### Required work:
Copy the records that follow exactly as written, but not their pictures.

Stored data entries
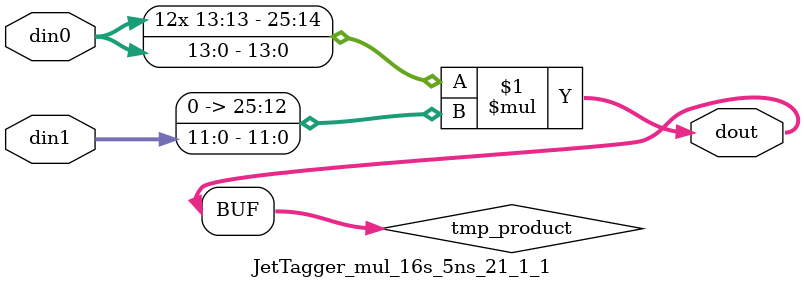
<source format=v>

`timescale 1 ns / 1 ps

  module JetTagger_mul_16s_5ns_21_1_1(din0, din1, dout);
parameter ID = 1;
parameter NUM_STAGE = 0;
parameter din0_WIDTH = 14;
parameter din1_WIDTH = 12;
parameter dout_WIDTH = 26;

input [din0_WIDTH - 1 : 0] din0; 
input [din1_WIDTH - 1 : 0] din1; 
output [dout_WIDTH - 1 : 0] dout;

wire signed [dout_WIDTH - 1 : 0] tmp_product;












assign tmp_product = $signed(din0) * $signed({1'b0, din1});









assign dout = tmp_product;







endmodule

</source>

### Output for this exercise:
<source format=v>

`timescale 1 ns / 1 ps

  module JetTagger_mul_16s_5ns_21_1_1(din0, din1, dout);
parameter ID = 1;
parameter NUM_STAGE = 0;
parameter din0_WIDTH = 14;
parameter din1_WIDTH = 12;
parameter dout_WIDTH = 26;

input [din0_WIDTH - 1 : 0] din0; 
input [din1_WIDTH - 1 : 0] din1; 
output [dout_WIDTH - 1 : 0] dout;

wire signed [dout_WIDTH - 1 : 0] tmp_product;












assign tmp_product = $signed(din0) * $signed({1'b0, din1});









assign dout = tmp_product;







endmodule

</source>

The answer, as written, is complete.